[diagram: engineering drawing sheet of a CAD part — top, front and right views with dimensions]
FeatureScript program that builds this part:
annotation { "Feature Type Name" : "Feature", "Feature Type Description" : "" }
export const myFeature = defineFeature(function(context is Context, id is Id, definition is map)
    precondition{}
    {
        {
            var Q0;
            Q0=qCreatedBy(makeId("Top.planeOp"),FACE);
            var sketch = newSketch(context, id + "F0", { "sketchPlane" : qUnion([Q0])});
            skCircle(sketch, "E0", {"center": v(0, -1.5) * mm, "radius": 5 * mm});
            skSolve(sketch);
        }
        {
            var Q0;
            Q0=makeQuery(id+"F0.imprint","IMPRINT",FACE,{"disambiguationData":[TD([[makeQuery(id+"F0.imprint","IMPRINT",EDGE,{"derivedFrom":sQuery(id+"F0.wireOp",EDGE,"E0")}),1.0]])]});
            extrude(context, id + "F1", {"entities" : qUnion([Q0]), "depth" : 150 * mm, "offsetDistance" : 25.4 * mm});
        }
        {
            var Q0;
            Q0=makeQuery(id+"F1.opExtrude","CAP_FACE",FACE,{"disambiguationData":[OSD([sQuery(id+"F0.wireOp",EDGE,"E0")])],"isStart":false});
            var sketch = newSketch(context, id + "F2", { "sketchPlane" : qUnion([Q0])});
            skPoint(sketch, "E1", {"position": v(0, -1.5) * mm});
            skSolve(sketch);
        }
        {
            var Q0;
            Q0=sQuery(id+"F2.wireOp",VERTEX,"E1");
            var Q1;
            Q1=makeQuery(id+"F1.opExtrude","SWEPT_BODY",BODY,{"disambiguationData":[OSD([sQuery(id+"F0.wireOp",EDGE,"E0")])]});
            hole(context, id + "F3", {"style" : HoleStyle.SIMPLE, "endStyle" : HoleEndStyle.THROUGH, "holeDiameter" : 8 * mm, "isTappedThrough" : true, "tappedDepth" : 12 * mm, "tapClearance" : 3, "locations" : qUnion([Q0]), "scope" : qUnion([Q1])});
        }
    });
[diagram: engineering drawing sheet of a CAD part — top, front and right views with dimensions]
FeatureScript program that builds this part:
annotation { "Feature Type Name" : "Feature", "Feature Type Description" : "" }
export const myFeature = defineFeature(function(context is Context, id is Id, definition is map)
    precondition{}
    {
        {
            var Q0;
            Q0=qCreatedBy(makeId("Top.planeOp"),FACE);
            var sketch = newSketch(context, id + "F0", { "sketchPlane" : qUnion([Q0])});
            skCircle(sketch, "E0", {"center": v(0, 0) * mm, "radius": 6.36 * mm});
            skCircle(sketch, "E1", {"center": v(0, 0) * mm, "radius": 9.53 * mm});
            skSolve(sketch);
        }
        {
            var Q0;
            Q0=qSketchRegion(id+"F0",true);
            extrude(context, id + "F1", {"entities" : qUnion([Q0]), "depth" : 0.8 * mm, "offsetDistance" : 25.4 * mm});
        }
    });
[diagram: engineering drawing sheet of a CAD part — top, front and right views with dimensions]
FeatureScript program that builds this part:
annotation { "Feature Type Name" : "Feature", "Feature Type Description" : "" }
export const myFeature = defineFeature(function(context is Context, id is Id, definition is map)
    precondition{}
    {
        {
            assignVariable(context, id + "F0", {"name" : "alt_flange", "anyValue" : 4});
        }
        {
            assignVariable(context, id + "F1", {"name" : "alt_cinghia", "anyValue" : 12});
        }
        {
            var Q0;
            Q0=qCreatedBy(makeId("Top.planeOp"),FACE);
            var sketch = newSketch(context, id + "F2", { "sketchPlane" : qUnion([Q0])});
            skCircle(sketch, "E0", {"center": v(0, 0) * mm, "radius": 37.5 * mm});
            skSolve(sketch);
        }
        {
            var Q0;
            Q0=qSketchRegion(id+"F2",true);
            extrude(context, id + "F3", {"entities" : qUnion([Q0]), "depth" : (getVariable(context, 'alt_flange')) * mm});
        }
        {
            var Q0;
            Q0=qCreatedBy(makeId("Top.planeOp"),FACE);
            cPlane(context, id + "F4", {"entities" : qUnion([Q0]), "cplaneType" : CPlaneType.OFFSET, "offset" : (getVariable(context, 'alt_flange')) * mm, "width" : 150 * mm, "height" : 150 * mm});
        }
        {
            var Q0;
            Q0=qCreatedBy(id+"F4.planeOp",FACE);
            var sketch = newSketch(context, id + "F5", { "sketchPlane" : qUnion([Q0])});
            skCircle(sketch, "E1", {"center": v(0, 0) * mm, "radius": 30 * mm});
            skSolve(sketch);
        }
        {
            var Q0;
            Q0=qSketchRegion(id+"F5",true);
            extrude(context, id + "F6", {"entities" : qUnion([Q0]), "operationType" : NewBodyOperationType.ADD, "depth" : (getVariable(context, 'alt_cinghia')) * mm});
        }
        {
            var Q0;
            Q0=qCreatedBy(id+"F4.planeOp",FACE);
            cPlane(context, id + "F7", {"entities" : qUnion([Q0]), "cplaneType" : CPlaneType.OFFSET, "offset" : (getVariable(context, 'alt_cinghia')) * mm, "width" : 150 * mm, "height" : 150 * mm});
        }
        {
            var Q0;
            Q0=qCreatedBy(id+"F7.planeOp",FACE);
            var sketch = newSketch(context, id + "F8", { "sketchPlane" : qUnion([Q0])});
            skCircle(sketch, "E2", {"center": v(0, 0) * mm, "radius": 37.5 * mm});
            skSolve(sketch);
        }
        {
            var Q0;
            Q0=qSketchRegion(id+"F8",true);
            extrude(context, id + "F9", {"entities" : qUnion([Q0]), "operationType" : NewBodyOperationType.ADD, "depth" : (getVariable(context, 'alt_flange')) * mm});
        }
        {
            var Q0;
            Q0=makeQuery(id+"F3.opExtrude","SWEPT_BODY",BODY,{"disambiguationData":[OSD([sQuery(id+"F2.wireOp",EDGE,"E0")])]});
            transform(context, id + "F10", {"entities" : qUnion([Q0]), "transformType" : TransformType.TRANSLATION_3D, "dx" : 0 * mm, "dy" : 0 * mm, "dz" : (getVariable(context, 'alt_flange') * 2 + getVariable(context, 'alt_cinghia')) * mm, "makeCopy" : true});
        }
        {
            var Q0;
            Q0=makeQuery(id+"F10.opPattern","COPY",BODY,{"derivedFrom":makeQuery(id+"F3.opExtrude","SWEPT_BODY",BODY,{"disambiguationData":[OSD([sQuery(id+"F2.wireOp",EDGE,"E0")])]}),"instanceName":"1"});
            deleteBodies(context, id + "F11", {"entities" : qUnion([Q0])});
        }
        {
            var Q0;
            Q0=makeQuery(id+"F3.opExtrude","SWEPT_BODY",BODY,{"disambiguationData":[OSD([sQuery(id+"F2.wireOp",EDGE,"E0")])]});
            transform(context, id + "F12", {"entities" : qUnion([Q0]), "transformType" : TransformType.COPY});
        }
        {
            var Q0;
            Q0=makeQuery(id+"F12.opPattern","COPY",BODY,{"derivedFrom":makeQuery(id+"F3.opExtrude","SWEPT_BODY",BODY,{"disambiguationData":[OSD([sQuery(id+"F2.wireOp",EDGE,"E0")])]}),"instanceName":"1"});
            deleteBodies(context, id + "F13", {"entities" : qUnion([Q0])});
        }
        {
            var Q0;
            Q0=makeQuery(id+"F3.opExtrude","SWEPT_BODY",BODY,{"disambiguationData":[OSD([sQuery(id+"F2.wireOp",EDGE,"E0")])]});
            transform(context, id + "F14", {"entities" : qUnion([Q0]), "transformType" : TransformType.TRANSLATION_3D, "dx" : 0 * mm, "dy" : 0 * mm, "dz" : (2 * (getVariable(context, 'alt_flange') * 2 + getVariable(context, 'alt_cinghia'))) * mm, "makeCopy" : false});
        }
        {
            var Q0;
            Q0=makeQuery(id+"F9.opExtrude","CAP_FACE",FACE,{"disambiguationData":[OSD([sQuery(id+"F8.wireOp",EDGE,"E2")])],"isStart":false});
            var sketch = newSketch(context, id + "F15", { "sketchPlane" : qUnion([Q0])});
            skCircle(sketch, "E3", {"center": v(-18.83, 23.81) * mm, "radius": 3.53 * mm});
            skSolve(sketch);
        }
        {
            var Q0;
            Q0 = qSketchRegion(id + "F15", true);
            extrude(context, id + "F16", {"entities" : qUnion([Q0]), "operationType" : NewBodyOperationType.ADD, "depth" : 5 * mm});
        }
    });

+--

WHAT YOU SHOULD DO :: List each line in the records above that contains the string "width". Case counts.

EXERCISE RESULT ::
            cPlane(context, id + "F4", {"entities" : qUnion([Q0]), "cplaneType" : CPlaneType.OFFSET, "offset" : (getVariable(context, 'alt_flange')) * mm, "width" : 150 * mm, "height" : 150 * mm});
            cPlane(context, id + "F7", {"entities" : qUnion([Q0]), "cplaneType" : CPlaneType.OFFSET, "offset" : (getVariable(context, 'alt_cinghia')) * mm, "width" : 150 * mm, "height" : 150 * mm});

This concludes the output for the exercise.